_WHAT YOU WILL DO_
Present the lines of all the entries below as a numbered list, skipping blank lines. Leave the pictures out of your answer.

_Extracted data entries_
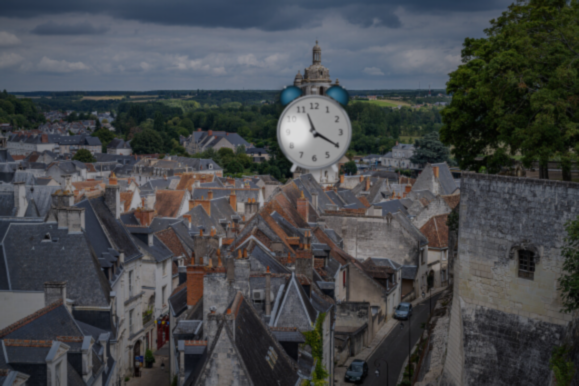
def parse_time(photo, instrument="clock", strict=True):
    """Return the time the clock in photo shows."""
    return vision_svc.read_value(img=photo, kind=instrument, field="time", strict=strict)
11:20
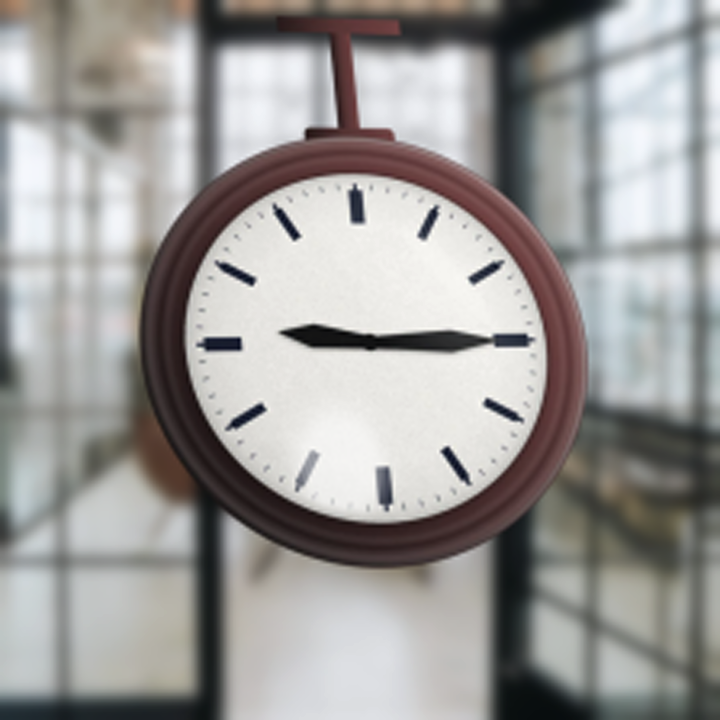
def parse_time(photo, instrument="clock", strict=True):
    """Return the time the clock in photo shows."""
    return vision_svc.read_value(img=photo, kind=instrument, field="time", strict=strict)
9:15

_ANSWER FOR THE TASK_
1. def parse_time(photo, instrument="clock", strict=True):
2.     """Return the time the clock in photo shows."""
3.     return vision_svc.read_value(img=photo, kind=instrument, field="time", strict=strict)
4. 11:20
5. def parse_time(photo, instrument="clock", strict=True):
6.     """Return the time the clock in photo shows."""
7.     return vision_svc.read_value(img=photo, kind=instrument, field="time", strict=strict)
8. 9:15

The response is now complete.